▸ **TASK DESCRIPTION**:
Rewrite the lines of the material from the one containing "genus: Woodwardia" through the final line, both included, as a JSON list of strings with one string per line and blank lines omitted.

▸ **MATERIAL FOR THE TASK**:
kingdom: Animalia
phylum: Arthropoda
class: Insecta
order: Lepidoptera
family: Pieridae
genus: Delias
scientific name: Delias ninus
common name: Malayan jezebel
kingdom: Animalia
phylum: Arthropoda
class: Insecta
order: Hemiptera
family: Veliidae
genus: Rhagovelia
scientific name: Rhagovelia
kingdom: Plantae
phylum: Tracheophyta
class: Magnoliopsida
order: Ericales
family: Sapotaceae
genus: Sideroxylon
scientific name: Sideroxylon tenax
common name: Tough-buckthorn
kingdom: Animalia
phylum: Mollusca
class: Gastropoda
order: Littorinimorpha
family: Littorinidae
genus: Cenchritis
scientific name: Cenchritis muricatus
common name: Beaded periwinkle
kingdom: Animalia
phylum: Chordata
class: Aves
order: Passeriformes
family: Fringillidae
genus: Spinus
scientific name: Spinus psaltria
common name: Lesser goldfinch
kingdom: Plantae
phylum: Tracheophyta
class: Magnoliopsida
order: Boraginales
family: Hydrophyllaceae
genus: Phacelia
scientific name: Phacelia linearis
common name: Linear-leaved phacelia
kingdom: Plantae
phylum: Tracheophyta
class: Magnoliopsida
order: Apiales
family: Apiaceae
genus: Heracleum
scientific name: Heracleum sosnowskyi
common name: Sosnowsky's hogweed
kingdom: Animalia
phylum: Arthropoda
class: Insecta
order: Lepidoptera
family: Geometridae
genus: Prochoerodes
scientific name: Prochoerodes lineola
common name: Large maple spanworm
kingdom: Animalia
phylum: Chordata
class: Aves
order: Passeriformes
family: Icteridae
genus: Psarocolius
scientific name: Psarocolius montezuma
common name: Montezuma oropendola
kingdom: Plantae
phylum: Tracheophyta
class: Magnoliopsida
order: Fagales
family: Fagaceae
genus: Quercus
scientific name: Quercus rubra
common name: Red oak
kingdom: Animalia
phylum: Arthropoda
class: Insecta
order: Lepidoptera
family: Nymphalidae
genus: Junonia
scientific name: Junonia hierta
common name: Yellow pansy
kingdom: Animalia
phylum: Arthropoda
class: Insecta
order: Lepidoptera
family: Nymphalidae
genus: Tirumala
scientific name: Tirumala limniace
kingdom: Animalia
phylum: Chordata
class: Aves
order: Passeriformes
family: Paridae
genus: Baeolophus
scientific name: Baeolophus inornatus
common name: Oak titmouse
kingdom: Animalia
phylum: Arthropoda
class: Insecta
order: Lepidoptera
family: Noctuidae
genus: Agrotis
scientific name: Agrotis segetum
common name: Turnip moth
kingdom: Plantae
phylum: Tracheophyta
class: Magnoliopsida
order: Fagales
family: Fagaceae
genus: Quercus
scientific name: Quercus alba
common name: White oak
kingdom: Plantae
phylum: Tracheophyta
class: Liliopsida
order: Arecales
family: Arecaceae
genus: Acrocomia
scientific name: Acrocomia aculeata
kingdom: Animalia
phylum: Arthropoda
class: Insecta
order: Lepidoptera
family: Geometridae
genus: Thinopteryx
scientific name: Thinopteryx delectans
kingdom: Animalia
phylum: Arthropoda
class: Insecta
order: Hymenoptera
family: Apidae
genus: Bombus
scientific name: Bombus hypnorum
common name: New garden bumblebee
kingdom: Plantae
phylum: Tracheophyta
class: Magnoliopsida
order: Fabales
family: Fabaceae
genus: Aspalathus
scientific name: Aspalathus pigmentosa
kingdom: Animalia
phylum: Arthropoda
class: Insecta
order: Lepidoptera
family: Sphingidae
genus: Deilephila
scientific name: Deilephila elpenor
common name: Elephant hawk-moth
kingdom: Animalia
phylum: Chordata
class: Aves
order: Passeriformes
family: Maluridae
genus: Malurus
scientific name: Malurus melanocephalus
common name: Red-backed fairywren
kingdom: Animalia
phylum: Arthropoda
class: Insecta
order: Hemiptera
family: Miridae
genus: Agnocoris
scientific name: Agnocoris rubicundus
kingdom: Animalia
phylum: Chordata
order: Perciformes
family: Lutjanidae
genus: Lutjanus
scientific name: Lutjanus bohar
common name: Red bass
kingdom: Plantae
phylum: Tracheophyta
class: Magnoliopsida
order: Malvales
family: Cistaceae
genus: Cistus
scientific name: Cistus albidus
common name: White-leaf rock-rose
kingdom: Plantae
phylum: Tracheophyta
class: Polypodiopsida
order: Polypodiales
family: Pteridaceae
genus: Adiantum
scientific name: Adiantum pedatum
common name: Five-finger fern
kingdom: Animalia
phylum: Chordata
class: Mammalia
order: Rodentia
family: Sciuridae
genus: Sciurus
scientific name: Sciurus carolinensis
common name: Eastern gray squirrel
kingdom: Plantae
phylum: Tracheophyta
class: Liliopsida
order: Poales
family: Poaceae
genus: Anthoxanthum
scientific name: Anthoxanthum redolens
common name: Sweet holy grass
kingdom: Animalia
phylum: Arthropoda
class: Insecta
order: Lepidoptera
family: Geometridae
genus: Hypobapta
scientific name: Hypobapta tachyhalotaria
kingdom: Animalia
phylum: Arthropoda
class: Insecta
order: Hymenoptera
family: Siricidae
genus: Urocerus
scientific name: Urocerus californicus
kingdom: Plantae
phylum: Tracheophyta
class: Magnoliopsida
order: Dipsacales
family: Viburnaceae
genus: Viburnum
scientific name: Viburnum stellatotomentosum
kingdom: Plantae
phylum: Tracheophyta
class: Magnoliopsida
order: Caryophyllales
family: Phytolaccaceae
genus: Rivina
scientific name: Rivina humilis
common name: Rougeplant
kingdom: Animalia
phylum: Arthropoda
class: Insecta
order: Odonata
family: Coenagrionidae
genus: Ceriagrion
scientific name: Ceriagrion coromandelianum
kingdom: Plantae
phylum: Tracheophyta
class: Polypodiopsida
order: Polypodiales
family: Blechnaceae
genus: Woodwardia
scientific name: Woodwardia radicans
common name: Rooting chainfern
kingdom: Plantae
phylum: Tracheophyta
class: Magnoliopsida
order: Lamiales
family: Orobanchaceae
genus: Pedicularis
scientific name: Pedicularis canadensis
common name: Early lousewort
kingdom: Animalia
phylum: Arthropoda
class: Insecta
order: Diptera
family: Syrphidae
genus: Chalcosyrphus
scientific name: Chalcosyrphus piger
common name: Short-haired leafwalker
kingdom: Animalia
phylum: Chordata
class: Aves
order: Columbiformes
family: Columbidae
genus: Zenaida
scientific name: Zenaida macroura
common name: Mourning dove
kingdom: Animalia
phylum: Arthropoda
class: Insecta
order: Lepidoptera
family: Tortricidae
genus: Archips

▸ **CORRECT ANSWER**:
[
  "genus: Woodwardia",
  "scientific name: Woodwardia radicans",
  "common name: Rooting chainfern",
  "kingdom: Plantae",
  "phylum: Tracheophyta",
  "class: Magnoliopsida",
  "order: Lamiales",
  "family: Orobanchaceae",
  "genus: Pedicularis",
  "scientific name: Pedicularis canadensis",
  "common name: Early lousewort",
  "kingdom: Animalia",
  "phylum: Arthropoda",
  "class: Insecta",
  "order: Diptera",
  "family: Syrphidae",
  "genus: Chalcosyrphus",
  "scientific name: Chalcosyrphus piger",
  "common name: Short-haired leafwalker",
  "kingdom: Animalia",
  "phylum: Chordata",
  "class: Aves",
  "order: Columbiformes",
  "family: Columbidae",
  "genus: Zenaida",
  "scientific name: Zenaida macroura",
  "common name: Mourning dove",
  "kingdom: Animalia",
  "phylum: Arthropoda",
  "class: Insecta",
  "order: Lepidoptera",
  "family: Tortricidae",
  "genus: Archips"
]